# TEXTAUSZUG

%%

Bild: Viel hilft viel? Das gilt nicht für den Strafvollzug.
Als Karl D. bei seinem Bruder in Heinsberg-Randerath bei Aachen einzieht,
beginnt RTL zu filmen. Denn Karl D. ist eine "Bestie", wie der Boulevard
gerne titelt. Er war 1984 wegen Vergewaltigung einer 15-Jährigen verurteilt
worden. Nach seiner Entlassung vergewaltigte er erneut zwei Mädchen äußerst
brutal. Dann kam er 2008 raus und zog später zu seinem Bruder. Von nun an
gab es jeden Abend eine Demonstration vor dem Wohnhaus, monatelang. "Raus,
du Sau!", steht auf Transparenten. Die Deutsche Kinderhilfe forderte bald
darauf eine Verschärfung der rechtlichen Bestimmungen zur
Sicherungsverwahrung.
"Lebende Tote"
Ein irregeleiteter Reflex, denn es ist eine Mär, dass Deutschland lasch mit
seinen Verbrechern verfahren würde. Seit 1998 wurde die
Sicherungsverwahrung fast jedes Jahr verschärft, die Zahl der Verwahrten
stieg um 160 Prozent. Das Gegenteil stimmt also, aber die Härte des
Strafrechts steht im Schatten eines Scheinriesen, der Kriminalität heißt
und den Medien perfekt ausleuchten.

%%

# AUFGABE A
Um wie viel Prozent ist die Zahl der Verwahrten laut dem Textauszug seit 1998 gestiegen?
Der Text und die Datensätze haben nichts miteinander zu tun.

# DATENSÄTZE
%%

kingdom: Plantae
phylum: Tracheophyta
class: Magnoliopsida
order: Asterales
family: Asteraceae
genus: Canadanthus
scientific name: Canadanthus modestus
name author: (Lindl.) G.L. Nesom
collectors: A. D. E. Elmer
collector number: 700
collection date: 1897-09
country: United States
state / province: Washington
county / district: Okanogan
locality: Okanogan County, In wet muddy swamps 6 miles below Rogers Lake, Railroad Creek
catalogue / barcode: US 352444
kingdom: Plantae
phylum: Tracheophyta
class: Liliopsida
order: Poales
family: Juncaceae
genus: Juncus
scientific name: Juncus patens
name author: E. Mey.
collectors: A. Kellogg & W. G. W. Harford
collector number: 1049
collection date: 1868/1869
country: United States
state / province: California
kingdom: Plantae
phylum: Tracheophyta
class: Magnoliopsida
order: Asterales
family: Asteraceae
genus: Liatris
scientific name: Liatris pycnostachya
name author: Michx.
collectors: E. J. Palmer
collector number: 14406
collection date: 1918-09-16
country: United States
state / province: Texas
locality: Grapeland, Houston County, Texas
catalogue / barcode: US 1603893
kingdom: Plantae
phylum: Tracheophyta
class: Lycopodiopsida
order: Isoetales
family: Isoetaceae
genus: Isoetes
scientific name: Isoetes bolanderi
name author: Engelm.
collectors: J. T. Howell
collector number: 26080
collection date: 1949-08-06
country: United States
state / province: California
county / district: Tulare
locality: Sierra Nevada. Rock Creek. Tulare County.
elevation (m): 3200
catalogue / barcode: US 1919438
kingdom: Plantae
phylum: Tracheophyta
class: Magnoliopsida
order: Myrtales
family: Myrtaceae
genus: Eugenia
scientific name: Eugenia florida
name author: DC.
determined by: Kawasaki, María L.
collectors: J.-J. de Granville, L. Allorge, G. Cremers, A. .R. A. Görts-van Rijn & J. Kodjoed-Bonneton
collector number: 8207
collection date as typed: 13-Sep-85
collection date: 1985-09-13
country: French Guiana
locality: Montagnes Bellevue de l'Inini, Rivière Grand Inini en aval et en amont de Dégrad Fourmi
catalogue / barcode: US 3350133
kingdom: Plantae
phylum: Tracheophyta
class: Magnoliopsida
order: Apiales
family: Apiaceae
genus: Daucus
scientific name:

%%

# AUFGABE B
Gib die Datensätze von der Zeile mit "family: Juncaceae" bis einschließlich der Zeile mit "collector number: 14406" erneut aus und tausche dabei "name author" gegen "author" aus. Alles andere bleibt unverändert, und nur diese Zeilen werden ausgegeben.

# ENDERGEBNIS A
Die Zahl der Verwahrten stieg um 160 Prozent.

# ENDERGEBNIS B
family: Juncaceae
genus: Juncus
scientific name: Juncus patens
author: E. Mey.
collectors: A. Kellogg & W. G. W. Harford
collector number: 1049
collection date: 1868/1869
country: United States
state / province: California
kingdom: Plantae
phylum: Tracheophyta
class: Magnoliopsida
order: Asterales
family: Asteraceae
genus: Liatris
scientific name: Liatris pycnostachya
author: Michx.
collectors: E. J. Palmer
collector number: 14406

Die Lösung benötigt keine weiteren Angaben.